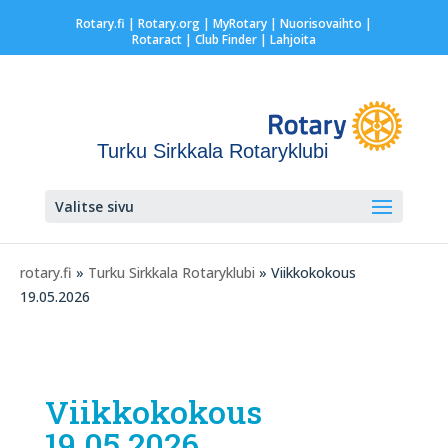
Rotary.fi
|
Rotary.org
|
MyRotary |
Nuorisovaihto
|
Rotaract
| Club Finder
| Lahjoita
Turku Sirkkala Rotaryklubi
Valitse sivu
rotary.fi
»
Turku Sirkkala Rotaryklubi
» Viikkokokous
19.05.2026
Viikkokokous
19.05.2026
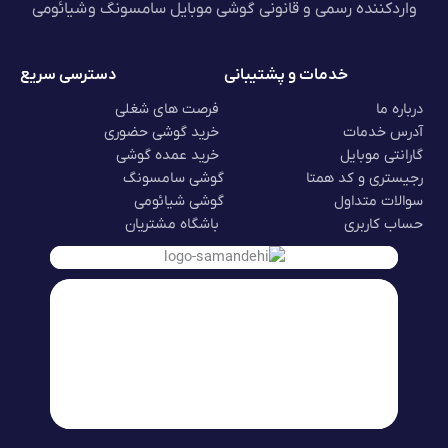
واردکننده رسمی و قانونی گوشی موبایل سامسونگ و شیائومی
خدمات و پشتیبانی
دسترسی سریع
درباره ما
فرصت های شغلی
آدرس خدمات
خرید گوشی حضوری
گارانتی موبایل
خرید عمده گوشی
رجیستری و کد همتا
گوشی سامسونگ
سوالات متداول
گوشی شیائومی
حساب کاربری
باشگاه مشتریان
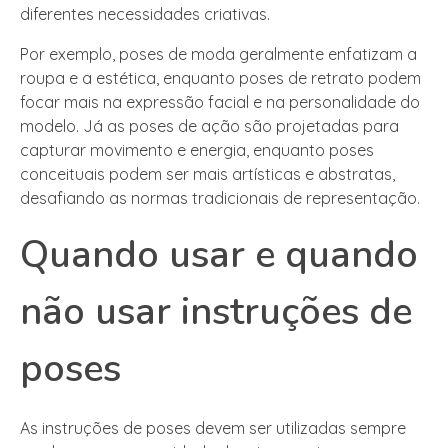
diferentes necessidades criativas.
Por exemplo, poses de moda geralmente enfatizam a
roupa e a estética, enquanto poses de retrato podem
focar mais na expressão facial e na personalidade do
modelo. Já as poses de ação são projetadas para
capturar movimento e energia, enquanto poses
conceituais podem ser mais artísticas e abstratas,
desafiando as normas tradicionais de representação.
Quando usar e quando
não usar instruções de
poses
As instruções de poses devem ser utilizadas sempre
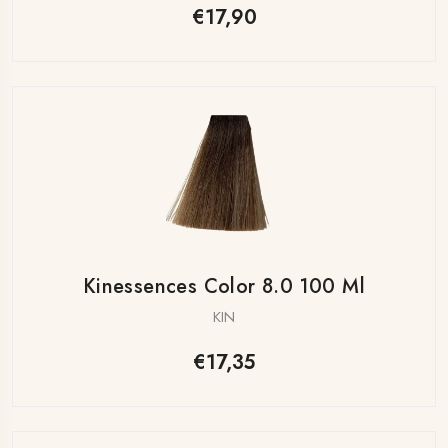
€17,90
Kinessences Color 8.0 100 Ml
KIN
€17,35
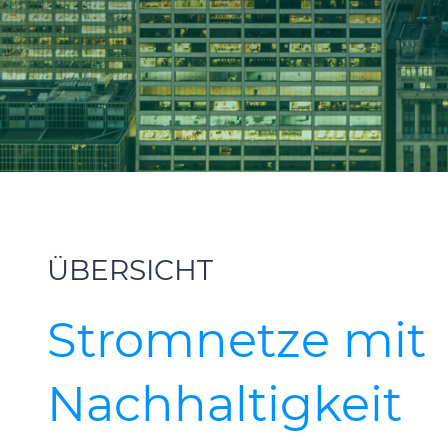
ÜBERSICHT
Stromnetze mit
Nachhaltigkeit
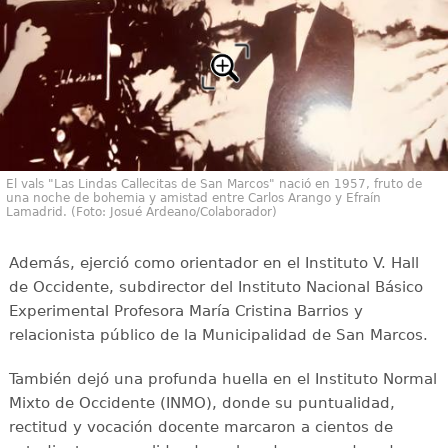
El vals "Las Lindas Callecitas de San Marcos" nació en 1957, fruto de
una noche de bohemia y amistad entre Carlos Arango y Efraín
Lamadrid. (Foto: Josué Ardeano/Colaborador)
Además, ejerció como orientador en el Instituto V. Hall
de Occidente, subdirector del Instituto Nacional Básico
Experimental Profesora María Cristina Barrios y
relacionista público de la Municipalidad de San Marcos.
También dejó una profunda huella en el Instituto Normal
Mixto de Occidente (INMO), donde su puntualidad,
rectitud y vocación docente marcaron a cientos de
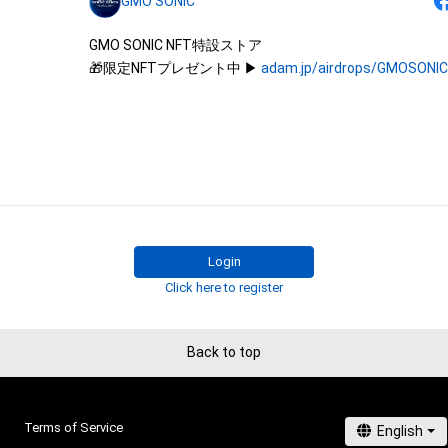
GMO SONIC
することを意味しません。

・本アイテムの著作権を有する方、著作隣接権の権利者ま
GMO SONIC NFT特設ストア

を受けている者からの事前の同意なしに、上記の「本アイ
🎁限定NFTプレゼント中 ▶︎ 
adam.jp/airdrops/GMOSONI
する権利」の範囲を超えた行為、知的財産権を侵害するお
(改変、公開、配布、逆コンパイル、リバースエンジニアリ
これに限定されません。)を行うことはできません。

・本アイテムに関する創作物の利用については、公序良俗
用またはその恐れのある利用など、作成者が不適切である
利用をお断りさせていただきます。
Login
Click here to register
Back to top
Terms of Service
---
*Task prompt*: Reproduce the material above with each "Viikkokokous" changed to "Weekly meeting" and everything else left as it is. Leave out the pictures.

*Result*:
Rotary.fi
|
Rotary.org
|
MyRotary |
Nuorisovaihto
|
Rotaract
| Club Finder
| Lahjoita
Turku Sirkkala Rotaryklubi
Valitse sivu
rotary.fi
»
Turku Sirkkala Rotaryklubi
» Weekly meeting
19.05.2026
Weekly meeting
19.05.2026
واردکننده رسمی و قانونی گوشی موبایل سامسونگ و شیائومی
خدمات و پشتیبانی
دسترسی سریع
درباره ما
فرصت های شغلی
آدرس خدمات
خرید گوشی حضوری
گارانتی موبایل
خرید عمده گوشی
رجیستری و کد همتا
گوشی سامسونگ
سوالات متداول
گوشی شیائومی
حساب کاربری
باشگاه مشتریان
diferentes necessidades criativas.
Por exemplo, poses de moda geralmente enfatizam a
roupa e a estética, enquanto poses de retrato podem
focar mais na expressão facial e na personalidade do
modelo. Já as poses de ação são projetadas para
capturar movimento e energia, enquanto poses
conceituais podem ser mais artísticas e abstratas,
desafiando as normas tradicionais de representação.
Quando usar e quando
não usar instruções de
poses
As instruções de poses devem ser utilizadas sempre
€17,90
Kinessences Color 8.0 100 Ml
KIN
€17,35
ÜBERSICHT
Stromnetze mit
Nachhaltigkeit
El vals "Las Lindas Callecitas de San Marcos" nació en 1957, fruto de
una noche de bohemia y amistad entre Carlos Arango y Efraín
Lamadrid. (Foto: Josué Ardeano/Colaborador)
Además, ejerció como orientador en el Instituto V. Hall
de Occidente, subdirector del Instituto Nacional Básico
Experimental Profesora María Cristina Barrios y
relacionista público de la Municipalidad de San Marcos.
También dejó una profunda huella en el Instituto Normal
Mixto de Occidente (INMO), donde su puntualidad,
rectitud y vocación docente marcaron a cientos de
GMO SONIC
することを意味しません。

・本アイテムの著作権を有する方、著作隣接権の権利者ま
GMO SONIC NFT特設ストア

を受けている者からの事前の同意なしに、上記の「本アイ
🎁限定NFTプレゼント中 ▶︎ 
adam.jp/airdrops/GMOSONI
する権利」の範囲を超えた行為、知的財産権を侵害するお
(改変、公開、配布、逆コンパイル、リバースエンジニアリ
これに限定されません。)を行うことはできません。

・本アイテムに関する創作物の利用については、公序良俗
用またはその恐れのある利用など、作成者が不適切である
利用をお断りさせていただきます。
Login
Click here to register
Back to top
Terms of Service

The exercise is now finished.